Monday, July 9, 2012

Human Resources, Divine Imperatives?

The remarkable fact that some Catholic officials are criticizing attempts to unionize exploited adjunct/contingent higher education faculty, on “religious” grounds, invites ridicule, or worse. One recent Catholic poster even called it “sleazy.”

Why? Because the anti-unionization push is coming from a church that, in its own Catholic social teachings, has been on record for decades as being on the side of the worker and in favor of workers’ rights to organize.

And so, today, I want to look at some recent posts on Human Resources and Mission: Discussion Blog for Catholic Colleges and Universities, in order to see how the “Catholic Social Teaching” deck might get shuffled and dealt in the real world.

But please don’t miss my “heart”-felt gratitude to St. Anselm College, for their celebration of the importance of faculty—I’m not just looking to criticize religiously affiliated schools. I mean, credit where credit is due.

- Requests
(1) In the blog post, which college does the author thank for celebrating the importance of faculty?
(2) Shorten the paragraph of the blog post that begins "The remarkable fact that some Catholic officials" into one or two sentences, keeping its main facts.
(3) Retype the part of the blog post that opens with the words containing "The remarkable fact" and closes with "rights to organize.".
The material after this point has no connection to the blog post.

- Supplied data
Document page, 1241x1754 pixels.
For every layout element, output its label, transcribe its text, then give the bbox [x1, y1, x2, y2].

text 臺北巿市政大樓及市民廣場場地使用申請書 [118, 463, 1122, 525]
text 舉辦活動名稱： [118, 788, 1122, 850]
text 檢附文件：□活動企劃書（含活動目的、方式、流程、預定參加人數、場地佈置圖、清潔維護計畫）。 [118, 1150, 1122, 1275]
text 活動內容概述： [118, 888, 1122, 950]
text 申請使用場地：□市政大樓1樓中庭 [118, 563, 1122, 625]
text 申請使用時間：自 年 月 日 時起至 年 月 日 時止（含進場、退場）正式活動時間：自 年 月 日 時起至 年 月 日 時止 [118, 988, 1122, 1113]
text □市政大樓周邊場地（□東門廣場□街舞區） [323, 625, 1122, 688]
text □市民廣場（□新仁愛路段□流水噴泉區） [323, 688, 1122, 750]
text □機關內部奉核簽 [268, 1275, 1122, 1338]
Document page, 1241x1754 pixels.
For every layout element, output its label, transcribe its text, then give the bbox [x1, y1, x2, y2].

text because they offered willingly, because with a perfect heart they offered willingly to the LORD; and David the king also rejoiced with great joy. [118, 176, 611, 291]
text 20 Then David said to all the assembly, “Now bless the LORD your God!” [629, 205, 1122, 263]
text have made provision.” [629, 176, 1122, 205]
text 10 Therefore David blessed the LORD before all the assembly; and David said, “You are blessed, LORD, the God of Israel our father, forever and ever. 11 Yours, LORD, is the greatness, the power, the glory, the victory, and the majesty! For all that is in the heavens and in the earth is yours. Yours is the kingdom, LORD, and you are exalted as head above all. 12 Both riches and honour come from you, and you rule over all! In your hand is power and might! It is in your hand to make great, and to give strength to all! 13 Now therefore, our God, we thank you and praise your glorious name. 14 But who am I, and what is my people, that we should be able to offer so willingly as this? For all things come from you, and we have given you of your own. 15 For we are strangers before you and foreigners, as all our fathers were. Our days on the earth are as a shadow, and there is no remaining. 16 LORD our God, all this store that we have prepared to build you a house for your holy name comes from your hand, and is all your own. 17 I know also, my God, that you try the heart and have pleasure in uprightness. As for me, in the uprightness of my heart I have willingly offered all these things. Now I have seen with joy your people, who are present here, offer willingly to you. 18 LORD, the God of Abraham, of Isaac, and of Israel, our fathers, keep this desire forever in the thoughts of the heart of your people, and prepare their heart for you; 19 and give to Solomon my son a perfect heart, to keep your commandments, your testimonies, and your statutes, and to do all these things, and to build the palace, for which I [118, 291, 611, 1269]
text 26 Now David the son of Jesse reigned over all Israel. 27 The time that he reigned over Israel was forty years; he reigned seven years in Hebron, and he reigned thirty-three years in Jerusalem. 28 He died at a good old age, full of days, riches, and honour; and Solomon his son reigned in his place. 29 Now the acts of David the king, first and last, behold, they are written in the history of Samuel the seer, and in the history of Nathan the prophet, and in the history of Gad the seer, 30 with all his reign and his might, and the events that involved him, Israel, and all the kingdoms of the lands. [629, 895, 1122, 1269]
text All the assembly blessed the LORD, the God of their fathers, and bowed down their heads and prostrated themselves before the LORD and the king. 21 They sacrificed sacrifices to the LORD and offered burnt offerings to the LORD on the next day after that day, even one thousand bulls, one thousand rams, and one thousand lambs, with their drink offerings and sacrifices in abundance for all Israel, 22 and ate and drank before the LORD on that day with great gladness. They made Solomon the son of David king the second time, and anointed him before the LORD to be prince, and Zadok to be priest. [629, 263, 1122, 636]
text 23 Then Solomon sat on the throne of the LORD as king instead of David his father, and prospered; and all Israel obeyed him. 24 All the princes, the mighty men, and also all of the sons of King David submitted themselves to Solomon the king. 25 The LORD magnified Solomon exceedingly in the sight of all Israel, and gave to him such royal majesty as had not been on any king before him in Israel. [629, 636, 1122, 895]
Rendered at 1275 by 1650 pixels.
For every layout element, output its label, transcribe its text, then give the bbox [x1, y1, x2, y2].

- Answer list
(1) St. Anselm College.

(2) Some Catholic officials are criticizing, on "religious" grounds, efforts to unionize exploited adjunct and contingent higher education faculty, which invites ridicule or worse. One recent Catholic poster even called it "sleazy."

(3)
The remarkable fact that some Catholic officials are criticizing attempts to unionize exploited adjunct/contingent higher education faculty, on “religious” grounds, invites ridicule, or worse. One recent Catholic poster even called it “sleazy.”

Why? Because the anti-unionization push is coming from a church that, in its own Catholic social teachings, has been on record for decades as being on the side of the worker and in favor of workers’ rights to organize.